A message to Alberta’s oil and gas workers

Kevstan [CC BY-SA 3.0 (https://creativecommons.org/licenses/by-sa/3.0)]

We hear you, Alberta. We get it. Unemployment is up. Earnings are down.

You feel threatened. You feel your children’s future is threatened.

We get it. We’ve been there, too. We all have. We all are, right now.

Here’s the thing: as a civilization, we cannot afford to keep doing things the way we have been. Not if we want to keep our civilization in something resembling its current form.

While oil and gas has made some people very rich, and provided many more people with a good living, we all knew that it would have to end some day. At some point, we have to stop burning oil.

At one time, we thought that would happen when the oil ran out. (Remember those days, when Alberta saved a portion of the money it made in what was called the Heritage Fund? And then you decided to blow it all. But that’s another story.)

But now we realize that we have to stop burning fossil fuels while there are still fossil fuels in the ground — because the side-effects are killing us.

It’s like smoking: some enjoy it, but the side effects are killing us. So even though there are people whose living depended on tobacco farming or processing or cigarette manufacturing and distribution, we turned away from it. Sure, there are still smokers out there, but the numbers are a fraction of what they used to be.

We have moved on.

And that’s what’s happening with oil and gas right now. Yes, the Alberta industry has cleaned up a lot. Your emissions from producing oil and gas may have come down. That part may be on track to net zero.

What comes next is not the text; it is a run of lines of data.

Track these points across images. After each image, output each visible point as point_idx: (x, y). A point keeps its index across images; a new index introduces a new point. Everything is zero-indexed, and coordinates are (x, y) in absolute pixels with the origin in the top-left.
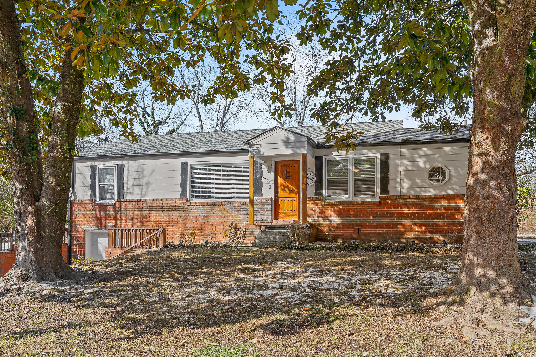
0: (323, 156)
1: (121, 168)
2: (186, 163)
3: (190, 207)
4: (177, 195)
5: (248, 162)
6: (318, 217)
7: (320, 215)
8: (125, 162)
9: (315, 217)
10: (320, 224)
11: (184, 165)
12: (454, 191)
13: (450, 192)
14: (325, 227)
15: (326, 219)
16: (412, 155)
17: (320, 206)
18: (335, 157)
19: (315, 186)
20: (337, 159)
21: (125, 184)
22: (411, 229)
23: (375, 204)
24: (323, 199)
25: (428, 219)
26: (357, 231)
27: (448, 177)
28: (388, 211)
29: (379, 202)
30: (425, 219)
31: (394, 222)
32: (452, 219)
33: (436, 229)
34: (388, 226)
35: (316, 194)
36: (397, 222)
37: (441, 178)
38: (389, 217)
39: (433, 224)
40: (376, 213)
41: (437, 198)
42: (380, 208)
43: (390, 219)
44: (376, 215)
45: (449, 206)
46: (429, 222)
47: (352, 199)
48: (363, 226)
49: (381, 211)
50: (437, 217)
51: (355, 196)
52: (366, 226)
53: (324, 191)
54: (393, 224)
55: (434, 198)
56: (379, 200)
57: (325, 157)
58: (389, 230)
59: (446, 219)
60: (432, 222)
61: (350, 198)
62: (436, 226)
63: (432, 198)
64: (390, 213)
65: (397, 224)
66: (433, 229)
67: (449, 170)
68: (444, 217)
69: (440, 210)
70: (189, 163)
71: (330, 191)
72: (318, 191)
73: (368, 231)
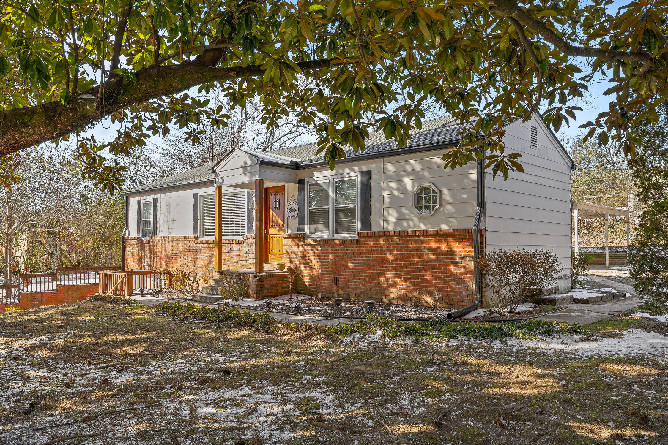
0: (304, 180)
1: (156, 201)
2: (197, 194)
3: (198, 245)
4: (190, 233)
5: (214, 193)
6: (300, 263)
7: (301, 260)
8: (159, 196)
9: (297, 263)
10: (301, 271)
11: (196, 196)
12: (448, 226)
13: (444, 227)
14: (306, 276)
15: (307, 265)
16: (398, 172)
17: (301, 249)
18: (316, 179)
19: (297, 220)
20: (319, 182)
21: (158, 220)
22: (394, 284)
23: (353, 244)
24: (304, 237)
25: (412, 268)
26: (335, 281)
27: (438, 202)
28: (367, 254)
29: (357, 241)
30: (409, 268)
31: (374, 270)
32: (441, 269)
33: (422, 282)
34: (367, 276)
35: (299, 230)
36: (377, 270)
37: (432, 204)
38: (369, 263)
39: (418, 275)
40: (355, 257)
41: (423, 236)
42: (359, 250)
43: (370, 266)
44: (355, 260)
45: (438, 247)
46: (413, 271)
47: (333, 237)
48: (341, 275)
49: (360, 254)
50: (423, 265)
51: (336, 232)
52: (345, 275)
53: (306, 226)
54: (372, 273)
55: (420, 236)
56: (357, 238)
57: (307, 180)
58: (369, 283)
59: (435, 269)
60: (417, 272)
61: (331, 236)
62: (421, 279)
63: (417, 236)
64: (369, 257)
65: (376, 273)
66: (417, 282)
67: (440, 191)
68: (431, 265)
69: (427, 254)
70: (199, 195)
71: (312, 226)
72: (301, 226)
73: (346, 281)
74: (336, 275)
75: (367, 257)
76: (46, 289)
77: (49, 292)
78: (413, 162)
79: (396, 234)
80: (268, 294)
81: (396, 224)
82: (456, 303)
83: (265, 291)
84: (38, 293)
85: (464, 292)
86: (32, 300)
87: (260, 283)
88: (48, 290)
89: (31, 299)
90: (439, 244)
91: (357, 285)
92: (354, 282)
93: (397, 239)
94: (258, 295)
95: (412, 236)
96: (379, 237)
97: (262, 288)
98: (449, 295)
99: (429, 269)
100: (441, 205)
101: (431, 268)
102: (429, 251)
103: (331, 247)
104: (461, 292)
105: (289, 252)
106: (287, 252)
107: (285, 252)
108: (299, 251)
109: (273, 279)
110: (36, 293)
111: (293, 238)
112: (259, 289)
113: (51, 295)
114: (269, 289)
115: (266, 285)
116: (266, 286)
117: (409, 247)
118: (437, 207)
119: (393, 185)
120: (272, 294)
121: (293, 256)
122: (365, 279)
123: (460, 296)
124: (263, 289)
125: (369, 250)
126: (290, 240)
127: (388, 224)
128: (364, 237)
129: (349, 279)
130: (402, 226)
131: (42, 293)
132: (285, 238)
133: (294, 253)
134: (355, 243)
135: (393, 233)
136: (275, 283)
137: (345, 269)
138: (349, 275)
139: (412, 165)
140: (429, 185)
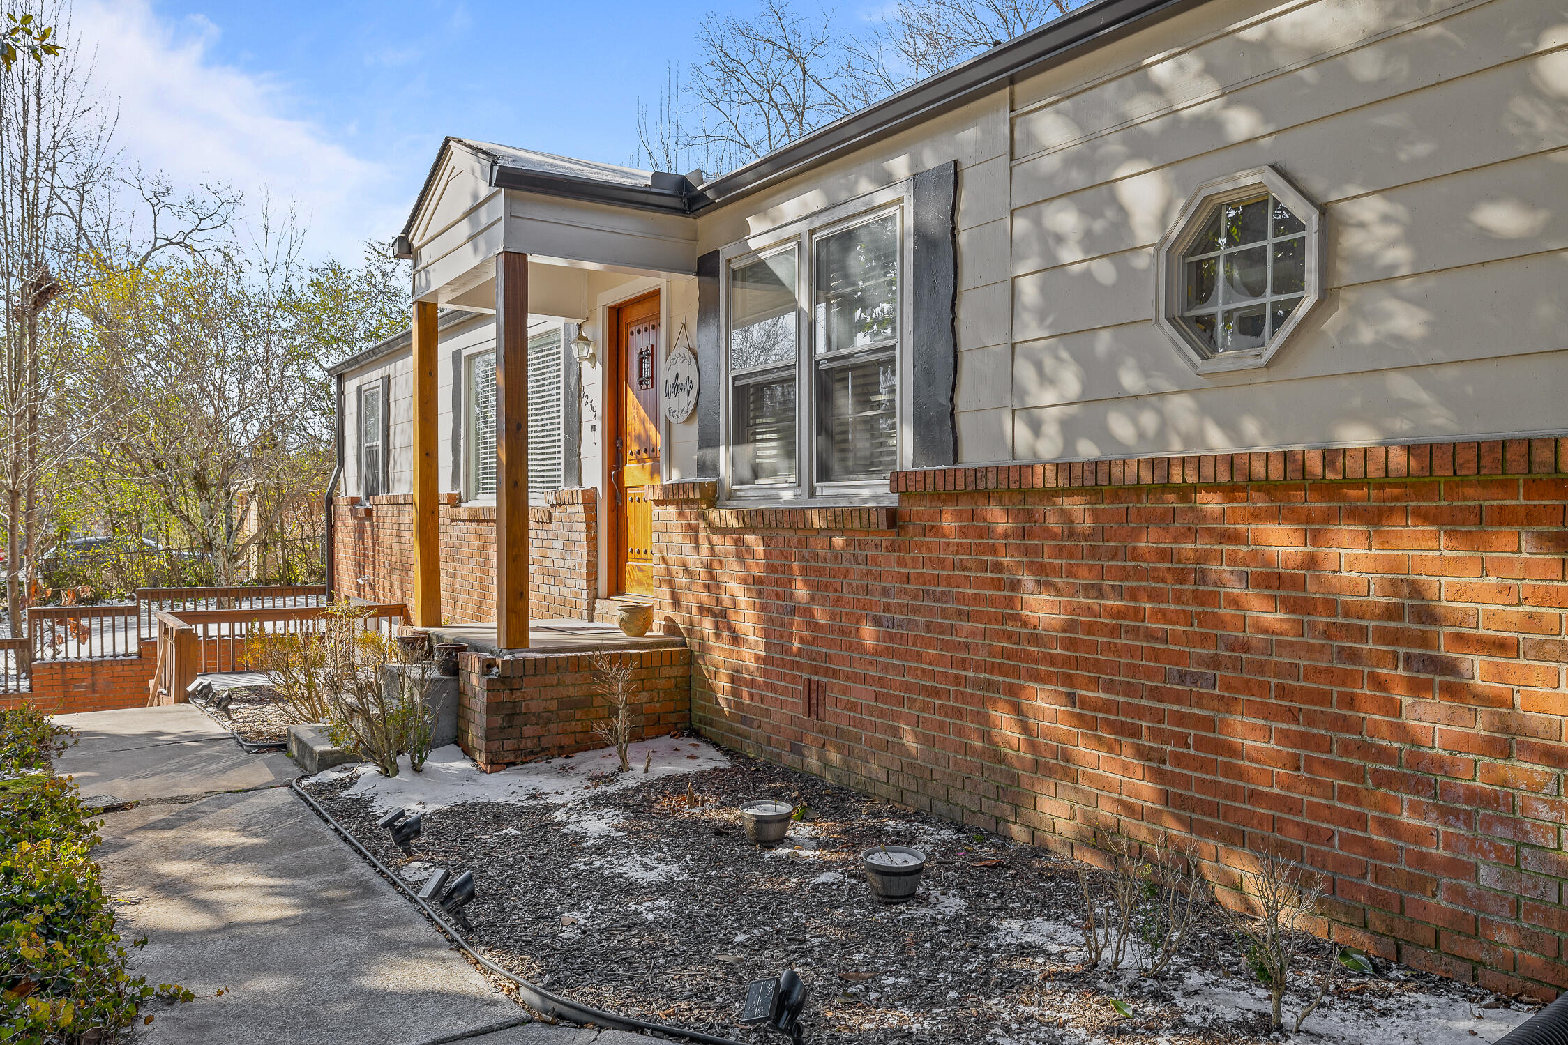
0: (717, 253)
1: (387, 386)
2: (459, 352)
3: (456, 526)
7: (705, 598)
8: (392, 368)
9: (694, 608)
10: (704, 644)
11: (456, 358)
12: (1379, 423)
13: (1351, 435)
14: (719, 666)
15: (722, 619)
16: (1086, 143)
17: (705, 549)
18: (753, 245)
19: (695, 426)
20: (762, 255)
21: (391, 445)
23: (878, 531)
24: (713, 496)
25: (1149, 673)
26: (814, 698)
27: (1311, 279)
28: (937, 580)
29: (893, 518)
30: (1134, 670)
31: (963, 664)
32: (1325, 698)
33: (1203, 765)
34: (936, 692)
35: (702, 468)
36: (979, 667)
37: (1269, 298)
38: (942, 629)
39: (1181, 719)
40: (885, 592)
41: (1214, 487)
42: (901, 562)
43: (947, 645)
44: (887, 608)
45: (1311, 562)
46: (1157, 694)
47: (812, 494)
48: (835, 673)
49: (907, 578)
50: (1214, 662)
51: (824, 473)
52: (848, 677)
53: (722, 449)
54: (957, 680)
55: (1195, 489)
56: (893, 501)
57: (726, 252)
58: (941, 726)
59: (1282, 692)
60: (1178, 698)
61: (803, 492)
62: (1201, 743)
63: (1176, 489)
64: (942, 597)
65: (975, 683)
66: (1179, 760)
67: (1324, 210)
68: (1261, 668)
69: (1234, 602)
70: (464, 353)
71: (739, 448)
72: (709, 453)
73: (851, 706)
74: (814, 670)
75: (933, 595)
76: (108, 651)
77: (115, 662)
78: (1162, 71)
79: (1063, 483)
80: (545, 742)
81: (1069, 429)
82: (1426, 935)
83: (528, 731)
84: (82, 664)
85: (1488, 876)
86: (66, 684)
87: (506, 696)
88: (115, 656)
89: (64, 681)
90: (1315, 537)
91: (895, 731)
92: (882, 713)
93: (1077, 507)
94: (495, 746)
95: (1150, 489)
96: (987, 494)
97: (511, 716)
98: (1379, 874)
99: (1247, 686)
100: (1327, 294)
101: (1263, 688)
102: (1249, 580)
103: (799, 544)
104: (1470, 871)
105: (669, 557)
106: (663, 558)
107: (656, 557)
108: (698, 559)
109: (569, 678)
110: (79, 664)
111: (676, 503)
112: (499, 720)
113: (119, 668)
114: (549, 720)
115: (535, 700)
116: (535, 706)
117: (1135, 555)
118: (1301, 311)
119: (1065, 219)
120: (567, 741)
121: (681, 579)
122: (925, 707)
123: (1457, 893)
124: (517, 721)
125: (942, 563)
126: (670, 510)
127: (1036, 427)
128: (923, 496)
129: (862, 694)
130: (1103, 435)
131: (93, 664)
132: (657, 503)
133: (684, 565)
134: (883, 526)
135: (1050, 472)
136: (580, 692)
137: (850, 647)
138: (864, 680)
139: (1158, 90)
140: (1248, 179)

But that argument is disingenuous. Production of oil and gas may have net zero carbon emissions, but not the consumption of the product. That cannot be net zero, because of chemistry. Perfectly efficient combustion of a hydrocarbon produces water and carbon dioxide. And less-than-perfect combustion produces a number of nasty things, like carbon monoxide, too.

We have burned so much gasoline, oil, coal and other fossil fuels over the past 200 years, we have put ourselves in grave peril.

Let’s not quibble about it. We all know it’s true. The world has already warmed, and it’s continuing to get warmer, as a result of our use of fossil fuels. You know it. Arguing about it just makes you look like you’re even more afraid.

And no, we don’t hate you. In fact, we—the whole rational world, that is—are offering you an alternative.

A way out.

We are moving on, and we want you to join us.

It seems to me that the major economic problem Alberta is facing is the classic one of putting all of your eggs into one basket. Oil and gas is a notoriously boom-and-bust industry. And Alberta has been through several busts, not all of them because of eastern Canada.

Three of the 20 wind turbines at the Magrath Wind Power Project in southern Alberta. Photo by Chuck Szmurlo .

The solution? Diversification. And there’s a huge opportunity seemingly custom-made for Alberta: renewable energy.

Imagine that, rather than investing billions in a pipeline that will never make money, Alberta invested in developing geothermal, solar and wind energy. Renewable energy installations now produce electricity cheaper than any other form of generation. It thus earns a better return than oil and gas.

Alberta gets more days of sunshine than any other province in Canada. And you are famous for winds, too. Developing the renewable energy industry could employ all the workers laid off from the oil and gas sector. And in many cases, the jobs require more training and education, and therefore pay better. Plus, they’re cleaner and thus healthier than many O&G jobs. And there’s a future in them. Finally, they won’t poison the environment.

It’ll take time and money.

Already, the O&G sector in Alberta cannot make money without subsidies from the rest of the country. No one is telling anyone to completely drop fossil fuels immediately.

And no one is saying that you should abandon the carbon reduction or sequestration development. Those are good.

Keep exporting technology around the world. We also support that.

It will take time. It will take work.

We are running out of time. By “we,” I mean all of us. The whole world. We have less than 11 years to reduce carbon emissions worldwide, to avoid raising average global temperatures to a point where the oceans will rise catastrophically.

The world has already warmed because of our activity. Yes, you know it.

There’s really no point in arguing that the world is not warming, nor whether it’s human-caused. The vast majority of people have accepted that, and change is coming.

Change is coming to Alberta’s energy sector.

It’s up to you to decide whether that’s a threat or an opportunity.